- Born: Alexander Antunes April 7, 1967 (age 59) Baltimore, Maryland, U.S.
- Education: Boston University College of Arts and Sciences Pennsylvania State University George Mason University
- Scientific career
- Fields: Astronomy

= Sandy Antunes =

American astronomer and game designer

Alexander "Sandy" Antunes, (born 4 April 1967 in Baltimore, Maryland) is a Maryland-area astronomer, author, and role playing game designer. He graduated from Boston University in 1989 with a dual major in astronomy and physics, received a master's degree in astronomy from Penn State in 1992, and received his PhD in computational astrophysics from George Mason University in 2005. He is an associate professor of Astronautical Engineering at Capitol Technology University.

== Astronomy ==
Antunes has been published in numerous journal articles, including Science. In his work for NASA, he designed the mission-scheduling software used for XTE, Astro-E2, and Swift missions. He was the science scheduler for the NASA/ISAS ASCA mission from 1992 to 1994.

Antunes is currently working on Project Calliope, a pico-satellite designed to convert space sensor data to music. Additionally, he has authored four books for O'Reilly Media: DIY Satellite Platforms, Surviving Orbit the DIY Way. DIY Instruments for Amateur Space and has recently completed the fourth book in the series: DIY Comms and Control for Amateur Space. He was featured on Episode 10, "Space Invaders," of "The Big Picture with Kal Penn" in May 2015, launching a high-altitude balloon with his students and explaining what it takes to get into space.

== Gaming ==
Antunes has been active in the gaming community since 1992. With his wife, Emma, he founded the industry-focused role-playing game website RPGnet in 1996. He has published a monthly column on the business side of gaming since the site's inception. One early column, "The 1K Company" (RPGnet, 1998), continues to receive comments and citations.

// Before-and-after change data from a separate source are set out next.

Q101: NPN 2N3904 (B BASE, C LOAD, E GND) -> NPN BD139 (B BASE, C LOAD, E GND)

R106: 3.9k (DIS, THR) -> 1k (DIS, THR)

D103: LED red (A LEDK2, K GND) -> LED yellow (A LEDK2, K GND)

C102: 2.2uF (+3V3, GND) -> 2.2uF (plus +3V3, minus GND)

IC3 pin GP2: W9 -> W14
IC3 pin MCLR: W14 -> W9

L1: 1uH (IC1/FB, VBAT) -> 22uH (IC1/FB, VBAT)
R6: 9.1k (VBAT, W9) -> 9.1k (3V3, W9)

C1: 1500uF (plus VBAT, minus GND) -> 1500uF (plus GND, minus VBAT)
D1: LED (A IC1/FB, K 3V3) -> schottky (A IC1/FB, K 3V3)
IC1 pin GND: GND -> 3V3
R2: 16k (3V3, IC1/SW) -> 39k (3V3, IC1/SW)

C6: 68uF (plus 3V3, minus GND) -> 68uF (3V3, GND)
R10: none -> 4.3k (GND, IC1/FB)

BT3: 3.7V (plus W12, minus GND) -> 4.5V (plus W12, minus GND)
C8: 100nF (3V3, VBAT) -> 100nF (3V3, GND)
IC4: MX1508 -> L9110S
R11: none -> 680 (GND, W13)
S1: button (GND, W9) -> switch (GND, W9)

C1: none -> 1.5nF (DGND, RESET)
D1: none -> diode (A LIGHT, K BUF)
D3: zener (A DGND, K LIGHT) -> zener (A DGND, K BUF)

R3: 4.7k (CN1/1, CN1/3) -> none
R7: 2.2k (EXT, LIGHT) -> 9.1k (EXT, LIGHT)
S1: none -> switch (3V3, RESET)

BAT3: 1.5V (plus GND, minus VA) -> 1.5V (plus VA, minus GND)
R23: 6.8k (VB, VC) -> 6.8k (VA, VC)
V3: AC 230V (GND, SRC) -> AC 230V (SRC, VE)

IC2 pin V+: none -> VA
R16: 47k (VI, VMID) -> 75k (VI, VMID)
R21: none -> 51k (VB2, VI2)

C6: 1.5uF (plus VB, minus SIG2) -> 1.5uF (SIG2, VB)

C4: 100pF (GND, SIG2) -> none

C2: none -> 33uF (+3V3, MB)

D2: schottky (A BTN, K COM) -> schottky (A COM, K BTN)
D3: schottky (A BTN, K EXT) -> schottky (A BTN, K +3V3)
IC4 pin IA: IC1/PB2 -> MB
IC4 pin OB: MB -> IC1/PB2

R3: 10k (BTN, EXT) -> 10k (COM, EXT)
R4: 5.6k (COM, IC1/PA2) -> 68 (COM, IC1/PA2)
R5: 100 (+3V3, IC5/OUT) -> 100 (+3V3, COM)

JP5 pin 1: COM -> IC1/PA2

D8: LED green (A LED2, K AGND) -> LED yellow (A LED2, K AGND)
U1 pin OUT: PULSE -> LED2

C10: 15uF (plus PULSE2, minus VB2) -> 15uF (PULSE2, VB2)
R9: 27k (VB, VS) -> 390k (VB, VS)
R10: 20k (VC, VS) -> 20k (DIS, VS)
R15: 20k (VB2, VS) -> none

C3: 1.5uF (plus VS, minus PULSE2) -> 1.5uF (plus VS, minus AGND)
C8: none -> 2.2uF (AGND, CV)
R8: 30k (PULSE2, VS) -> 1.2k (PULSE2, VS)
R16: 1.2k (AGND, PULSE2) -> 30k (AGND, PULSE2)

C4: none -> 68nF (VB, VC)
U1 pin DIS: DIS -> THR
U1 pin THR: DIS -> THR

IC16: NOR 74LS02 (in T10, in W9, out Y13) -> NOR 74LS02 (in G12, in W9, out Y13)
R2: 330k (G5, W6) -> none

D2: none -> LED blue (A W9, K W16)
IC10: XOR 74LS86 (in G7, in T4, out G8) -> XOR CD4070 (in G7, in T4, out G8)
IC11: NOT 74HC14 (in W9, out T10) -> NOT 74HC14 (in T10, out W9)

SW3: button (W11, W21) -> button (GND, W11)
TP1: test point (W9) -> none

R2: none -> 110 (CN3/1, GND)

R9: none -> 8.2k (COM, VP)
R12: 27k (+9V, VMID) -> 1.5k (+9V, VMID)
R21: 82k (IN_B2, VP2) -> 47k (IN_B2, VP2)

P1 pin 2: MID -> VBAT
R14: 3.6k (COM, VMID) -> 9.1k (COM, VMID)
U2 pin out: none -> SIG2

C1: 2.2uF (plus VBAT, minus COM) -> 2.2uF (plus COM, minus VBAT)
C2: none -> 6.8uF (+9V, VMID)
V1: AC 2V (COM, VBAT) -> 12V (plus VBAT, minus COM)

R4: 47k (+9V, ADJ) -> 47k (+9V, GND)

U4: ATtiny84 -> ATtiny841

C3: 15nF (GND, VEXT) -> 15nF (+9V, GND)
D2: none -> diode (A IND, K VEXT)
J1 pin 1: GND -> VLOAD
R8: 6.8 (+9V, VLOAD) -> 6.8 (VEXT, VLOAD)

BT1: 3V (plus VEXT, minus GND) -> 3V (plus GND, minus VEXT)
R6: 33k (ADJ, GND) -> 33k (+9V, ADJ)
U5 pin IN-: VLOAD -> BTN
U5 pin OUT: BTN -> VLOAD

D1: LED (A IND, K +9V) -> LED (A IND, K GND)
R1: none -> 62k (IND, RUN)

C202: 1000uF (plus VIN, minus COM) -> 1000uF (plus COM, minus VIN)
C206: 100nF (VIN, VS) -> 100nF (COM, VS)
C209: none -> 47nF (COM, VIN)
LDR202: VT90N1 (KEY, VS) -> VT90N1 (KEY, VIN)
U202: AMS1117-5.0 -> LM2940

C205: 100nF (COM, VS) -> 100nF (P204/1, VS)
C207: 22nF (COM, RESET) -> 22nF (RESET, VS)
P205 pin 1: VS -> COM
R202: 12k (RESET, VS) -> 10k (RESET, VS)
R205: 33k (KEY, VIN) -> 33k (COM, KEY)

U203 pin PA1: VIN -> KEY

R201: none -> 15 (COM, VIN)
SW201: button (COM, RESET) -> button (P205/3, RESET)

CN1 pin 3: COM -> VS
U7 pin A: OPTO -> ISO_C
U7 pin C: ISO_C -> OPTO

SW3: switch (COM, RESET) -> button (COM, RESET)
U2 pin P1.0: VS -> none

Antunes's notable works include Miskatonic University, a supplement for Call of Cthulhu; Rules to Live By (a LARP rule book); Priceless, published by Rogue Publishing; and the Origins Award-nominated Faery's Tale.

He was chief editor on the Origins Award-nominated Metagame Magazine for its mass market run, 1997–1999. He was executive director of the GPA for 2000 and 2002.

Antunes and Mike Young ran the Cthulhu Live demos at the 1996 Gen Con game convention.

In recent years he has been exploring games that can be played by parents and children, children's games, and family games.